Health executive bonuses given despite minister's warning

The board of Alberta Health Services has voted to defy the provincial government and give bonuses to executives despite wage freezes and staff cuts across the system.

Province to launch review into the governance of Alberta Health Services

The board of Alberta Health Services has voted to defy the provincial government and give bonuses to executives despite wage freezes and staff cuts across the system 2:51

The board of Alberta Health Services has voted to defy the provincial government and give bonuses to executives despite wage freezes and staff cuts across the system.

AHS said in March that cancelling the bonus payments so close to the end of the fiscal year would not be fair.

Officials also said the pay-at-risk component that is part of the overall compensation package for 99 senior leaders has already been budgeted for and covered in the 2012-13 budget.

"At the end of the day, it's a word called integrity," said board chair Stephen Lockwood about fulfilling contract obligations. 

He expects the province will be disappointed, but the decision is from a board that is separate and arm's-length from the government.

AHS says it will scratch the bonuses, or "pay-at-risk" payments, for next year as part of its plans to cut 10 per cent from its administrative budget.

Review planned

Health Minister Fred Horne said earlier today he cannot accept the decision of Alberta Health Services to award bonuses to its executives when there have been numerous cuts to health care.  

"At a time when we’ve asked our front-line providers — including doctors and teachers — to take freezes in pay, we cannot and will not accept AHS’s decision.
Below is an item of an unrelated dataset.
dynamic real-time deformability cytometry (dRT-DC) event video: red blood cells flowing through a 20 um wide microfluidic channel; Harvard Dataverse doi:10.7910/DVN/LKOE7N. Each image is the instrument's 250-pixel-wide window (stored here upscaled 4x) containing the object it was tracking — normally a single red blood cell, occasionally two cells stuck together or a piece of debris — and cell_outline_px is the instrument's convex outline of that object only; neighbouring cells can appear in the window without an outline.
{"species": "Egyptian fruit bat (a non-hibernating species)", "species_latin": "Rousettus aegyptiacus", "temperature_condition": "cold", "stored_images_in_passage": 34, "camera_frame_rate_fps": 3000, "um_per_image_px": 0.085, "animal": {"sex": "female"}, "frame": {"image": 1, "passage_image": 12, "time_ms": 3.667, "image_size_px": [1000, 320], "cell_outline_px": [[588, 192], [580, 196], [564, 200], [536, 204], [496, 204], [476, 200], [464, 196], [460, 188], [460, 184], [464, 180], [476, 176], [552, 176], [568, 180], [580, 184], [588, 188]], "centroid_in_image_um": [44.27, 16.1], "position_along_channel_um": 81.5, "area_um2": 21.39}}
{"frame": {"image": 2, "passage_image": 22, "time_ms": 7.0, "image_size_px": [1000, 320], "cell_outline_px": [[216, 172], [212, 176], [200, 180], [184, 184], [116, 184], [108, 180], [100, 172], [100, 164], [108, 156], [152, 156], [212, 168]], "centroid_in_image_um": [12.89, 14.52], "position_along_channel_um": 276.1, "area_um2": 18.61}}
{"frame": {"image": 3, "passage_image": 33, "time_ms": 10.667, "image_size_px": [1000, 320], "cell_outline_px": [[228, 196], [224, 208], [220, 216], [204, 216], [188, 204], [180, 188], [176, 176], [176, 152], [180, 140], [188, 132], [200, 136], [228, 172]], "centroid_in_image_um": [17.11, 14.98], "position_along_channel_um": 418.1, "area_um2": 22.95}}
It is completely out of step with the times," he said in a release.

Horne has issued a directive asking AHS to reconsider its decision to pay executive bonuses.

He also announced the government will immediately begin a review of governance for Alberta's boards and commissions, beginning with AHS. The findings for the AHS review are expected in September.

"Taxpayers expect us to safeguard limited tax dollars, and we’re going to do just that," he said. "Our government’s direction is clear — we will continue to ensure government, our agencies, boards and commissions live within their means."

But Lockwood says there was already a report completed in December 2012 on AHS governance, and it should be released before spending more taxpayers' money.

Budget pressures

There have been numerous cuts to health care, including staff layoffs, in recent weeks because of a tight provincial budget announced in March.

The Alberta government is facing a $1.97-billion deficit and is borrowing $4.3 billion to pay for capital projects and to make up what Finance Minister Doug Horner called a "cash requirement" of $6.3 billion in the 2013-14 provincial budget.

Liberal Health Critic David Swann said the AHS board needs to look at the optics of its decision.

"It doesn't fit in a system that is making weekly changes to the health-care system based on budget cuts to be handing out bonuses," he said. 

"There is no basis for it, we've argued against it for a number of years. It is not necessary. It is demoralizing in the health-care system and they should change it. They should eliminate it from their contracts."

Opposition weighs in

Wildrose Party Leader Danielle Smith says Horne has lost control of Alberta's public health-care system.

"The decision by Alberta Health Services to ignore his weak directive to reconsider pay-at-risk for executives shows a fundamental failure of leadership and calls into question just who is calling the shots in the health-care system," she said.

Smith, Alberta's Opposition leader, says the health minister has two options: direct AHS to rescind the pay-at-risk bonuses for 99 executives or fire the board.

But Swann says the government is overstepping.

"The minister repeatedly intervenes in health-care assessment," said Swann. 

"He says he is separate and quite apart from decisions about the services themselves and is only setting direction, but here he is once again interfering in the management of the health system. It's troublesome and I think it's going to threaten some of the stability in the health system if he keeps doing this."